Your park ranger job sounds really nice and relaxing, but yes, family time is more important. It has been pretty painful to have to say no to so many trips with my girlfriends because of baby…. Balancing being a mom, work, family, wife, and serving your community is a lot of work! Good on you for saying yes to something that you thought very consciously about saying yes to.
It does get a bit easier as the kiddo gets older, but I still find myself say no a lot, especially to evening and overnight opportunities. There will come a day that he won’t care if I’m around for bedtime, but we aren’t there yet.
I can relate to THIS! Not all that long ago, Mrs. Cubert and I were invited to join our neighborhood board. Although this was just a once a month commitment, the meetings were three hours long, and after a long day of work, quite draining.
After a year, I resigned while the Mrs. hung on to finish out her two year “term”. I continued to volunteer – where I felt I could add more value, vs. debating about the type of shade devices our park needed, or which band to hire for the summer festival.
I suppose I could’ve said “no” at the outset, but I figured I had more Leslie Knope in me at the time than what I truly did.
Yeah, I’ve been to enough of the meetings in a non member capacity to have an idea of what I’m getting myself into, but it isn’t any small endeavor. Helps that since I work 6-7 hours a day, even a 3 hour meeting doesn’t put me over the hours I used to work as a full time employee.

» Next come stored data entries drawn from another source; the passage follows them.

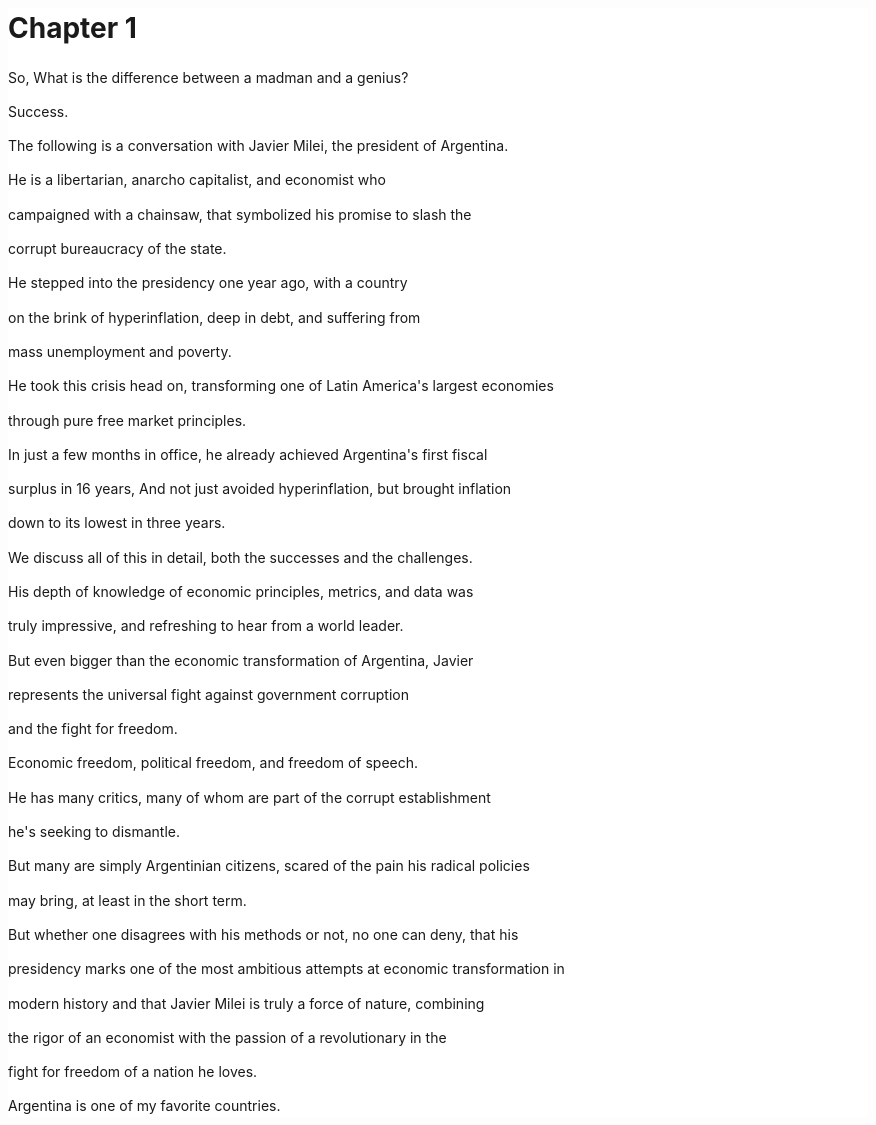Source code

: # Chapter 1

So, What is the difference between a madman and a genius?

Success.

The following is a conversation with Javier Milei, the president of Argentina.

He is a libertarian, anarcho capitalist, and economist who

campaigned with a chainsaw, that symbolized his promise to slash the

corrupt bureaucracy of the state.

He stepped into the presidency one year ago, with a country

on the brink of hyperinflation, deep in debt, and suffering from

mass unemployment and poverty.

He took this crisis head on, transforming one of Latin America's largest economies

through pure free market principles.

In just a few months in office, he already achieved Argentina's first fiscal

surplus in 16 years, And not just avoided hyperinflation, but brought inflation

down to its lowest in three years.

We discuss all of this in detail, both the successes and the challenges.

His depth of knowledge of economic principles, metrics, and data was

truly impressive, and refreshing to hear from a world leader.

But even bigger than the economic transformation of Argentina, Javier

represents the universal fight against government corruption

and the fight for freedom.

Economic freedom, political freedom, and freedom of speech.

He has many critics, many of whom are part of the corrupt establishment

he's seeking to dismantle.

But many are simply Argentinian citizens, scared of the pain his radical policies

may bring, at least in the short term.

But whether one disagrees with his methods or not, no one can deny, that his

presidency marks one of the most ambitious attempts at economic transformation in

modern history and that Javier Milei is truly a force of nature, combining

the rigor of an economist with the passion of a revolutionary in the

fight for freedom of a nation he loves.

Argentina is one of my favorite countries.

I can certainly relate to this one. Somehow I’ve n en OK at this in my personal life (at least recently), but awful at it at work. I think that you, like me, absolutely hate to break an agreement. At work, there are sooo many agreements between people to get things done. I’ve found myself overcommitting and saying “yes” to doing too much to where I can’t get my usual work done. I’ll try to remember this post next time I’m in that situation.
I hear you there. Work is especially tricky because once you’ve said yes to something, it is really hard to back out once it’s clearly too much.
I really think saying yes is the secret to growth in your career, your family, your entire life. Sure you have to be reasonable but unless you are constantly stepping out of your comfort zone you are getting smaller instead of bigger. And while I hear people say “if it isn’t a whole heart yes then it is a no” I do not believe that. Nobody ever has a whole heart yes to something outside their comfort zone, that’s impossible. I have no trouble saying no to stuff that feels like, meh. But if it is scary with a hint of promise then I’m all in because every good thing I’ve ever gotten started like that. Great post, there is no easy answer to setting priorities in life especially if you are a positive person, like you, where most of what you look at seems positive. Imagine how much better your life is because your cup of opportunity is over flowing, unlike someone who does nothing and enjoys nothing.
That is very true – I’d rather have the problem of saying yes to too many things (and have too many good options to choose from) than the flip side of doing nothing and enjoying nothing.
This is a great post! I am struggling with something related at the moment–I am involved in a volunteer organization that I love, but it’s pulling me away from some other things and involves a lot of travel. I don’t want to bail on a commitment I made, but it’s not currently serving my needs.
How long is the commitment for? If it’s short term, I’d probably stick it out. If we’re talking years, perhaps not.
Lol, finally getting around to reading this. Nice post Angela! Your article reminded me of a recent book I just finished, “Essentialism” by Greg McKeown. He talks about the tradeoffs of saying yes and no, just like what you went through. That Essentialists say no to just about everything, to try and focus on their craft and only say yes to those things that is aligned with what they are trying to achieve lol. How is your yes and no journey almost a year later?